■ **TASK GOAL**:
Every line below that holds the string "similar" should be copied.

■ **DATASET RECORDS**:
........

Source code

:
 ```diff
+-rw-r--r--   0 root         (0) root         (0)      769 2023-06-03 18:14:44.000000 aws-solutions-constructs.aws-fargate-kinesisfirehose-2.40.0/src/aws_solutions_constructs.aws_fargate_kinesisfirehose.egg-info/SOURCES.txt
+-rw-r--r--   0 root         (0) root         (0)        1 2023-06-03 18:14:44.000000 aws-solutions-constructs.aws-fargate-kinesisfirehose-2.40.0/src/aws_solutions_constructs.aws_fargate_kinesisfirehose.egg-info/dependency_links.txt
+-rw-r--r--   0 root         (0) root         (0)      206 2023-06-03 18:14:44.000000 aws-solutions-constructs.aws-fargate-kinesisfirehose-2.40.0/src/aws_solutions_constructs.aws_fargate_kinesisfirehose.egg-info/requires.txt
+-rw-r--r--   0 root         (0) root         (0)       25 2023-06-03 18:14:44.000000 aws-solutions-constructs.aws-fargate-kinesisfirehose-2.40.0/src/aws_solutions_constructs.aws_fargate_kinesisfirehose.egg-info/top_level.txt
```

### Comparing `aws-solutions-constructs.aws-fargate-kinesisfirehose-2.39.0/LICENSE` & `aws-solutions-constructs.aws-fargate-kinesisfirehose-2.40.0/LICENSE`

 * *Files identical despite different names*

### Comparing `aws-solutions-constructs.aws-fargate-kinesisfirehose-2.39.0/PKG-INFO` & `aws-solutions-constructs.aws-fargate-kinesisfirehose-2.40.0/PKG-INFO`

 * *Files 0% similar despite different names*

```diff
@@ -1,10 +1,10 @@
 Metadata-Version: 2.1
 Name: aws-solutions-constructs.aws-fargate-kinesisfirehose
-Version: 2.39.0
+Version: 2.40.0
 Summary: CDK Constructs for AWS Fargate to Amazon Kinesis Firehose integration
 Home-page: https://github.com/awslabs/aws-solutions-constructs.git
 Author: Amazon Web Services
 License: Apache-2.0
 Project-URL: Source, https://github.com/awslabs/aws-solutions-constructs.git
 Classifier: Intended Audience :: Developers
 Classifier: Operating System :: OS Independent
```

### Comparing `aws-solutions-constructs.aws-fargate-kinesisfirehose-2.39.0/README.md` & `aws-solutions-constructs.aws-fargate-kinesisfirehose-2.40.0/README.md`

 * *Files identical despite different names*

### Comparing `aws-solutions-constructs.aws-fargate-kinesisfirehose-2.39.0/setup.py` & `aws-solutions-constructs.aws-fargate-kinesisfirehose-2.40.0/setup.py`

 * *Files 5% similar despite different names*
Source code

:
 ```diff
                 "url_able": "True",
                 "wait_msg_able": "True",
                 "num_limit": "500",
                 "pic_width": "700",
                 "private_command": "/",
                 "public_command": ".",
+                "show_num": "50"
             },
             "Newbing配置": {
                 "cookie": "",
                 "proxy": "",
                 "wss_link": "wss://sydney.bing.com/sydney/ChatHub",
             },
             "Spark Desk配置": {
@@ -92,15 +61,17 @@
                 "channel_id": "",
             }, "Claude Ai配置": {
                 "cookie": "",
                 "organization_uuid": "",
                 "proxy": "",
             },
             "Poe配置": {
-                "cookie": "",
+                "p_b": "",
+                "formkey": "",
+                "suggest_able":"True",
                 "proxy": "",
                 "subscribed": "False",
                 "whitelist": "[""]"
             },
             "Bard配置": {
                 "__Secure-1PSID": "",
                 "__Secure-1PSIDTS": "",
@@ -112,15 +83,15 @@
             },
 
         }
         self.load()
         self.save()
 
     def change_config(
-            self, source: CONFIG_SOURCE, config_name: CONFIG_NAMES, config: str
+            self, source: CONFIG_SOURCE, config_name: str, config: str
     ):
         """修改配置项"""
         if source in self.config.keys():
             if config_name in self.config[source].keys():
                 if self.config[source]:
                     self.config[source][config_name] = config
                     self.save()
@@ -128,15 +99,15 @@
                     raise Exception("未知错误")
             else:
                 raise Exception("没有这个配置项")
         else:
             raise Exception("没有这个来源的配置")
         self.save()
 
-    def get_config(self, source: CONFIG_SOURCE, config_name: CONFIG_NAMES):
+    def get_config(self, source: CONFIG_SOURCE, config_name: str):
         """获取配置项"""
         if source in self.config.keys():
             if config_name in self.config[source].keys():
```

........

■ **TASK ANSWER**:
 * *Files 0% similar despite different names*
 * *Files 5% similar despite different names*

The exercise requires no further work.